Substance P is a neuropeptide, a small protein-like molecule that acts as a neurotransmitter. It is primarily involved in the transmission of pain signals in the nervous system, but it also plays a role in other physiological processes such as inflammation, blood flow, and the release of other neurotransmitters. When substance P is released in response to a stimulus, such as the capsaicin in spicy food, it binds to receptors on nerve cells and triggers a cascade of events that ultimately results in the sensation of pain.
What are some ways to counteract the effects of substance P?
There are several ways to counter the effects of substance P and reduce the likelihood of experiencing headaches after eating spicy food.
- Ginger: Ginger has anti-inflammatory properties that can help to reduce pain and inflammation. It can be consumed in the form of ginger tea, ginger supplements, or ginger powder.
- Turmeric: Turmeric also contains anti-inflammatory compounds, particularly curcumin, that can reduce pain and inflammation. It can be consumed as a tea, supplement, or powder.
- Green tea: Green tea has anti-inflammatory properties and contains antioxidants that can help to reduce pain.
- Peppermint: Peppermint has menthol, which can help to reduce pain and inflammation. Peppermint tea is a great option.
- Feverfew: This herb has anti-inflammatory properties and it’s been traditionally used to relieve headaches, migraines and other types of pain.
- Magnesium: This mineral has anti-inflammatory properties and is known to help ease headaches. Magnesium supplements can be found in different forms, such as magnesium citrate, magnesium oxide, and magnesium chloride.
- Rooibos: Also known as red bush tea, is a plant native to South Africa that has been traditionally used for its anti-inflammatory properties.
- Drink water: Consuming water or other fluids can help to dilute the capsaicin and reduce its effects.
Some manufactured solutions include:
- Take over-the-counter pain medications: Medications such as ibuprofen or acetaminophen can help to reduce the pain associated with headaches.
- Try antihistamines: Some antihistamines, like cetirizine, can also help to reduce inflammation and pain.
- Use capsaicin-based creams: Capsaicin, the compound that triggers the release of substance P, can also be used in creams to desensitize nerve endings and reduce pain.
- Try natural remedies: Certain herbs and supplements such as ginger and magnesium have anti-inflammatory properties that can help to reduce pain.
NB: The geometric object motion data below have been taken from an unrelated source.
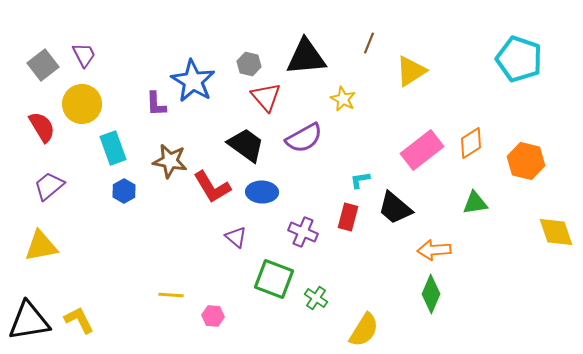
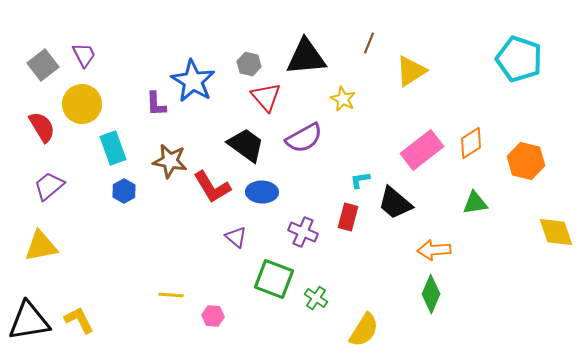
black trapezoid at (395, 208): moved 5 px up
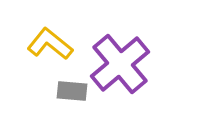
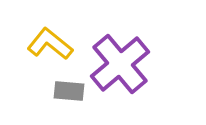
gray rectangle: moved 3 px left
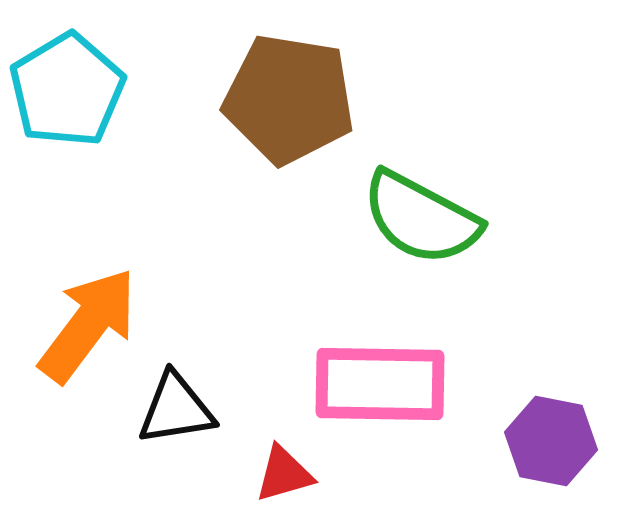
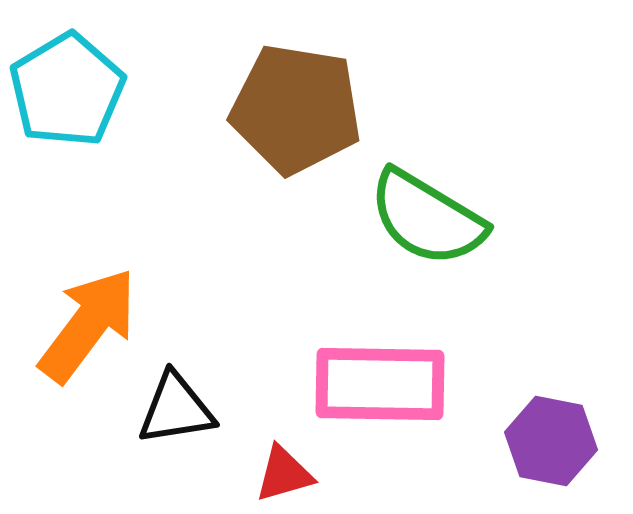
brown pentagon: moved 7 px right, 10 px down
green semicircle: moved 6 px right; rotated 3 degrees clockwise
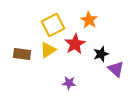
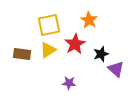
yellow square: moved 4 px left; rotated 15 degrees clockwise
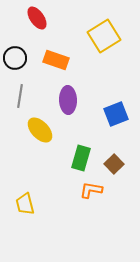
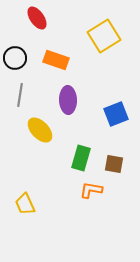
gray line: moved 1 px up
brown square: rotated 36 degrees counterclockwise
yellow trapezoid: rotated 10 degrees counterclockwise
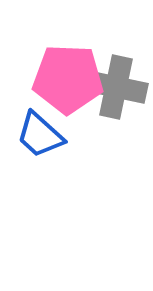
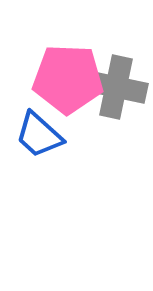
blue trapezoid: moved 1 px left
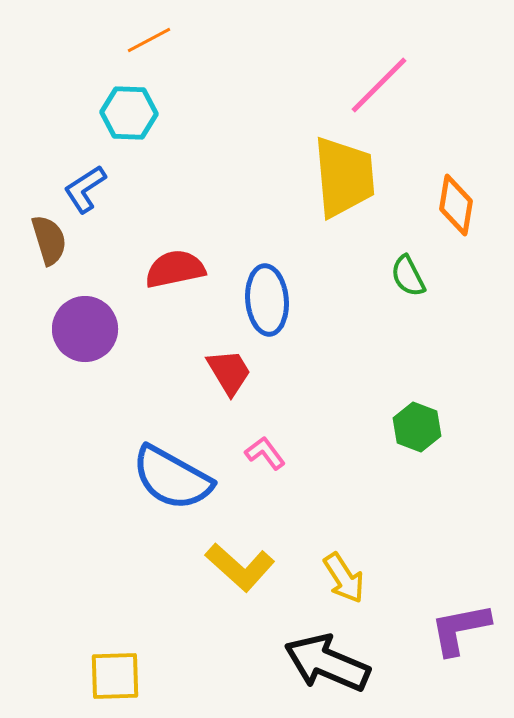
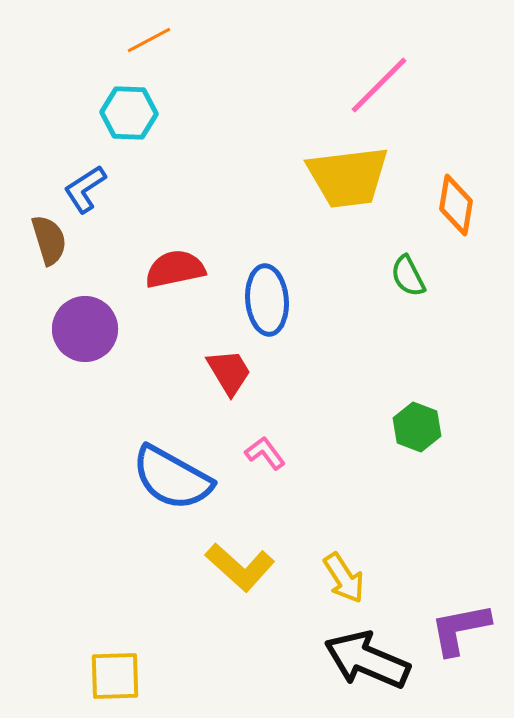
yellow trapezoid: moved 4 px right; rotated 88 degrees clockwise
black arrow: moved 40 px right, 3 px up
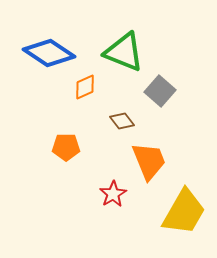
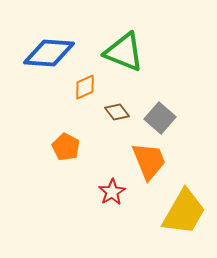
blue diamond: rotated 30 degrees counterclockwise
gray square: moved 27 px down
brown diamond: moved 5 px left, 9 px up
orange pentagon: rotated 28 degrees clockwise
red star: moved 1 px left, 2 px up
- Some medications like certain antidepressants, anticonvulsants and some anti-inflammatory drugs can target substance P and its receptors to reduce pain.
I hope these ideas for stopping headaches are effective for you.
I love spicy food, but it turns out that it’s the root cause of my headaches. My nutritionist helped me figure that out after trying different solutions like changing my eating habits and sleep schedule helped but there was an underlying issue.
In this journey, I discovered by tracking my diet that eating spicy foods correlated in a one to two day delay in a hangover-like headache.
This spicy food was releasing a compound called capsaicin, which triggers the release of a chemical called substance P that caused the blood vessels in my brain to dilate and lead to inflammation and thusly a painful headache. Since then, I’ve found ways to counteract the effects, like keeping hydrated, when necessary, taking over-the-counter pain medication, and trying natural remedies.
It’s important to note that it’s always best to check with your doctor or pharmacist before taking any medication. Additionally, it’s worth to mention that these remedies may not work for everyone, and also, a person may have an individual tolerance level for spicy food and how much they can consume without experiencing headaches.